Озёрная гладь была покрыта лёгкой бирюзовой дымкой, вдоль всего берега тянулась полоска цветущего ивняка. Вниз по холму на фоне синевы выделялись изломанные деревца арчи, в камнях краснели гроздья барбариса. За южным берегом озера высилась гора. По рассказам таджиков, во время Согдианского похода Александр Македонский заночевал вблизи озера. Пасущийся у берега любимый конь Буцефал выпил ледяной воды и простудился. Не в силах выздороветь, он взобрался на высокую скалу и бросился с неё в тёмную воду. С тех пор в полнолуние можно увидеть выходящего из озера белоснежного коня.

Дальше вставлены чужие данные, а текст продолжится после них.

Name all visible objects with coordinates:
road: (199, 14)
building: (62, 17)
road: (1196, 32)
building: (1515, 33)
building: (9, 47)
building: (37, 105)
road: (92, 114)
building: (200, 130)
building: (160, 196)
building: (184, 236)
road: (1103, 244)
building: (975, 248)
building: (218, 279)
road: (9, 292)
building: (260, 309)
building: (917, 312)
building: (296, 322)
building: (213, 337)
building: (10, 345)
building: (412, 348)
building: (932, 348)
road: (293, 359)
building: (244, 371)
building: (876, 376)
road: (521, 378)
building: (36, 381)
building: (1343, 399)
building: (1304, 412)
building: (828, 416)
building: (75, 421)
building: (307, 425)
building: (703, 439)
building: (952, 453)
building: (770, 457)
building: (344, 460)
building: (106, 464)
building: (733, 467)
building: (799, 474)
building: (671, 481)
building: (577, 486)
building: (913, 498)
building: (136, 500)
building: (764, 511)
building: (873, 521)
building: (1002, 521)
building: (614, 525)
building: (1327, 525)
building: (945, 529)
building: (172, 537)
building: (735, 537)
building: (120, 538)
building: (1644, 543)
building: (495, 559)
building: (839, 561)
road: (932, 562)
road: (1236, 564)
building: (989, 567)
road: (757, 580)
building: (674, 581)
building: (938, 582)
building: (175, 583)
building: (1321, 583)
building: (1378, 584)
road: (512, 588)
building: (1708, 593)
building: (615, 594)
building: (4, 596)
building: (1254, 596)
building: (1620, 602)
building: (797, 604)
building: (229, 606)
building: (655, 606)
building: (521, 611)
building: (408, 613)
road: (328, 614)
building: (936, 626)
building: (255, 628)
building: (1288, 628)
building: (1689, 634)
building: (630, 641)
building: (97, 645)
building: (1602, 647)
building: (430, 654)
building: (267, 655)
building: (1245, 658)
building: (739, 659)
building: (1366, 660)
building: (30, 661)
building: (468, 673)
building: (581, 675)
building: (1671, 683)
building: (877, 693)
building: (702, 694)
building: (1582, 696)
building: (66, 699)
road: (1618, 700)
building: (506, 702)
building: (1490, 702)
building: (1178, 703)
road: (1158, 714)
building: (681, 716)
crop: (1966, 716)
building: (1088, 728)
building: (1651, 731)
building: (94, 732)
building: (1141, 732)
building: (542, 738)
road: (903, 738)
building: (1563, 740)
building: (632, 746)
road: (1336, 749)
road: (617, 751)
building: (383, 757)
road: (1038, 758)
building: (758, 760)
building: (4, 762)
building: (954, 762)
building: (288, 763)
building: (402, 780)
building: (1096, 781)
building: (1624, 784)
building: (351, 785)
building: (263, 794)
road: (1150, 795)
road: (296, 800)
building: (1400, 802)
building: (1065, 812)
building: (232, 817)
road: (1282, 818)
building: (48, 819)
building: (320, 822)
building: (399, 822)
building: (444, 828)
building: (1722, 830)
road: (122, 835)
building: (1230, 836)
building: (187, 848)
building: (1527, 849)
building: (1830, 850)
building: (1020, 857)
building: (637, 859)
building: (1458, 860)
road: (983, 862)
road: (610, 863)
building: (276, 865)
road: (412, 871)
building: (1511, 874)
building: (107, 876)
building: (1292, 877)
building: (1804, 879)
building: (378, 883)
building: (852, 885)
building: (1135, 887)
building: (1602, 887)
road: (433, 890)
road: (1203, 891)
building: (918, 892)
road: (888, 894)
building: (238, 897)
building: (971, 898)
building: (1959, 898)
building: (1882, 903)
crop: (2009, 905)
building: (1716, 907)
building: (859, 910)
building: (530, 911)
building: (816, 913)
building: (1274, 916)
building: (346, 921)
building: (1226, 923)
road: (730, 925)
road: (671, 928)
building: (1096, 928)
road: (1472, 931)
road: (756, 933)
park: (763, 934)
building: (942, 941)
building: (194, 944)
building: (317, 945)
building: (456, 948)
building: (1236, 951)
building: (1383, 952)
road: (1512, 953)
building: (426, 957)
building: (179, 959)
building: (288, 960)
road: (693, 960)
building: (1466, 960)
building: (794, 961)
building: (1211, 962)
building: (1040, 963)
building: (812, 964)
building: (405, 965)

Солнце раскалило камни. В тени нависавшей скалы было не так жарко, мы легли на тёплые валуны и стали ждать Профессора. Земля быстро нагревалась, и вскоре нам захотелось пить. Лишь когда мы вытащили из рюкзаков скудные припасы, мы сообразили, что вода есть только у Профессора. Консервные банки нечем было вскрыть. Одну из них Серый с размаху ударил об острый каменный выступ. Банка выскочила из его рук, и из неё вырвалась шипящая струя тёплого говяжьего жира…

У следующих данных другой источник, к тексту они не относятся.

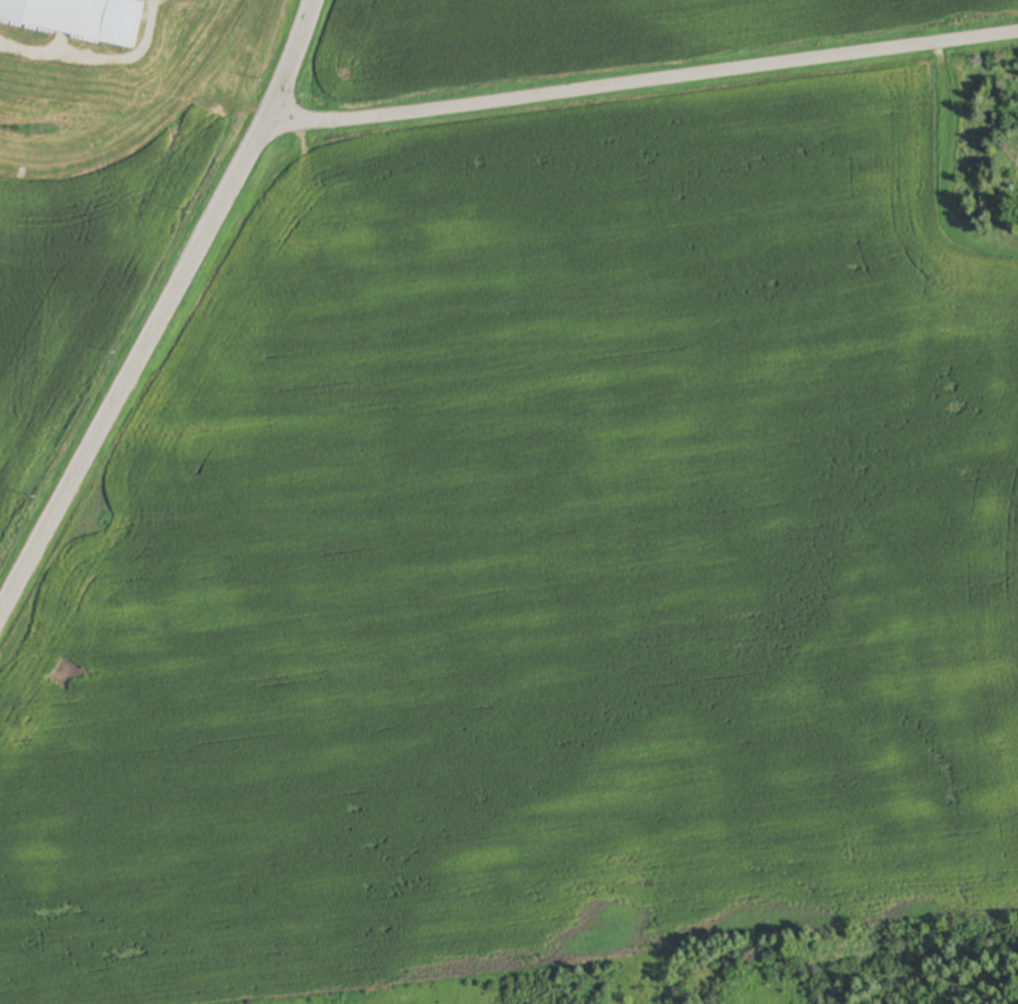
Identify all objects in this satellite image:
building: (15, 55)
road: (642, 87)
road: (167, 314)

Профессор никак не появлялся. В ожидании его мы продолжали лежать на камнях.

— Старый он уже был, конь-то, — проговорил Серый как бы для себя, ни к кому напрямую не обращаясь. — Соврал таджик. И Согдийская крепость находилась не здесь.

— Да не врал он, просто слегка приукрасил, — отозвался смекалистый Чех. Все лениво повернулись в его сторону. — Кстати, озеро образовалось после обвала горных пород. Спортсмены вчера болтали, что плавать в нём можно только вдоль берега, да и то надо мазаться гусиным жиром. Эх, лучше бы ты, Серый, прихватил с собой фляжку с водой.

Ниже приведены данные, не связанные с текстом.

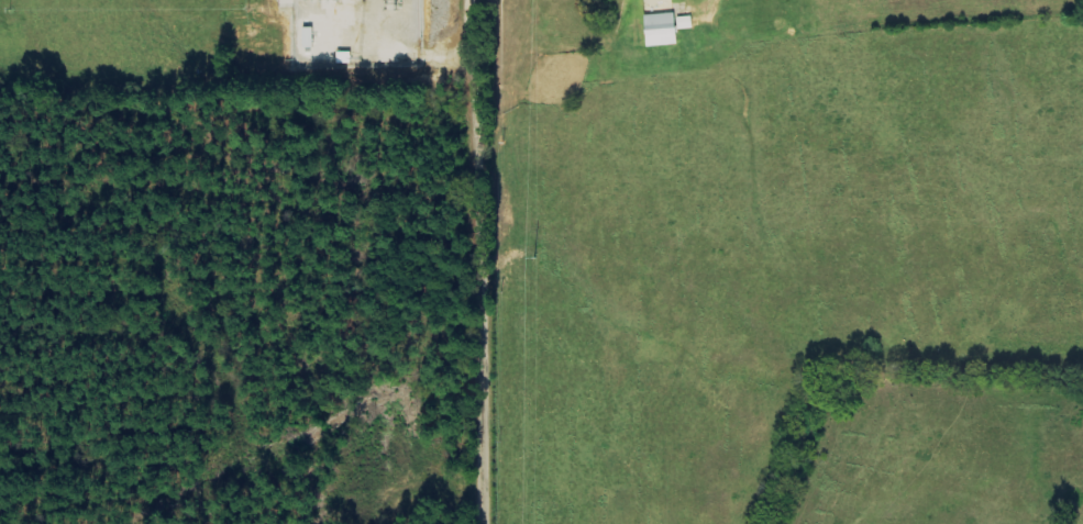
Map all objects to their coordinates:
building: (682, 23)
building: (657, 30)
building: (323, 49)
road: (477, 262)

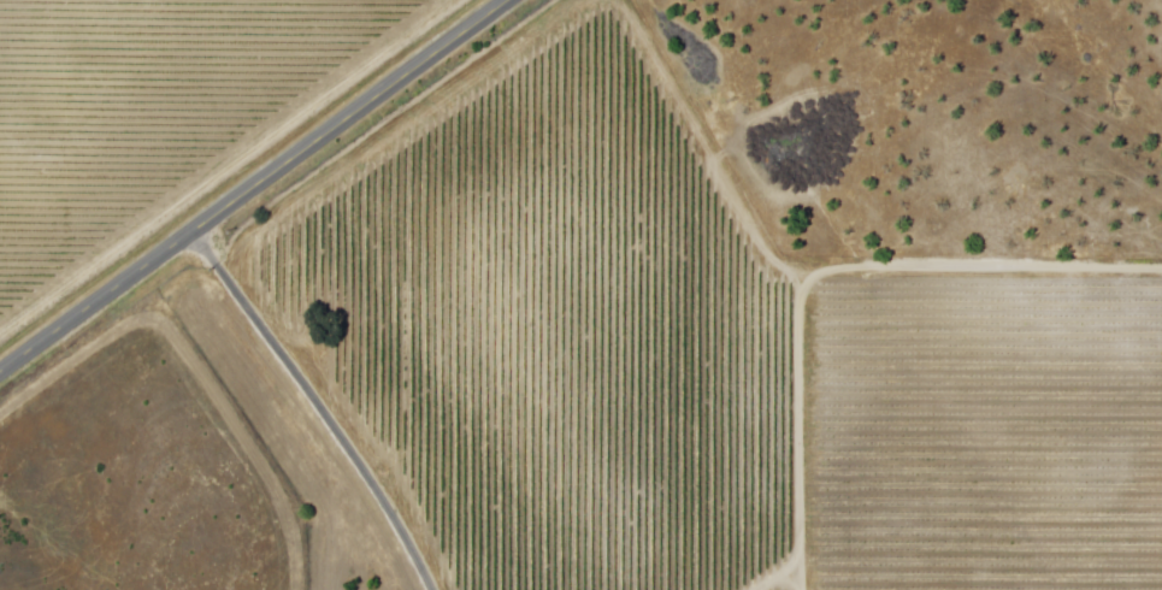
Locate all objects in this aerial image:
road: (252, 184)
road: (320, 404)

Видный, с всклокоченной головой и широкой грудью, Чех выделялся на фоне студенческой братии. Как всякий чех, он не просто любил пиво — он его боготворил. Однажды на моих глазах он полез в драку только за то, что кто-то из очереди у пивной бочки вылил солодовые остатки из кружки на землю. «Хлеб выливаешь, сука!» — кричал охмелевший Чех. В свои двадцать пять он был башковит, свободно говорил на нескольких языках, но особой его страстью был разговорный персидский. Русский был для него почти родным; несмотря на лёгкий акцент, он никогда не лез за словом в карман, и это его умение болтать в сочетании с неизменной улыбочкой на тонких губах работало безотказно. Лавеласом был Чех, как и сквернословом, высокого полёта.

— Татарин, ты если жениться задумаешь — на ком женишься?

— На татарке.

— А я на француженке.

— Почему именно на француженке?

— Во-первых, потому что она француженка. Во-вторых, потому что она уже не целка, — расшатывал Чех устои тюркско-мусульманского патриархата.

— А это-то почему?

— На хрен мне эти целки. Год потратишь на конфеты, а потом выяснится, что в постели вы как два айсберга. И в-третьих, француженки умеют делать то, что никто не умеет.

— Колись уже.

— Да я лучше покажу, — он вынул из кармана колоду небольших фотографий, на которых грудастая девица выделывала эротические кульбиты. — В руки не даю, так смотри.

Занимательным рассказчиком был наш Чех.

---

· Парья — этническая группа, так называемые среднеазиатские цыгане.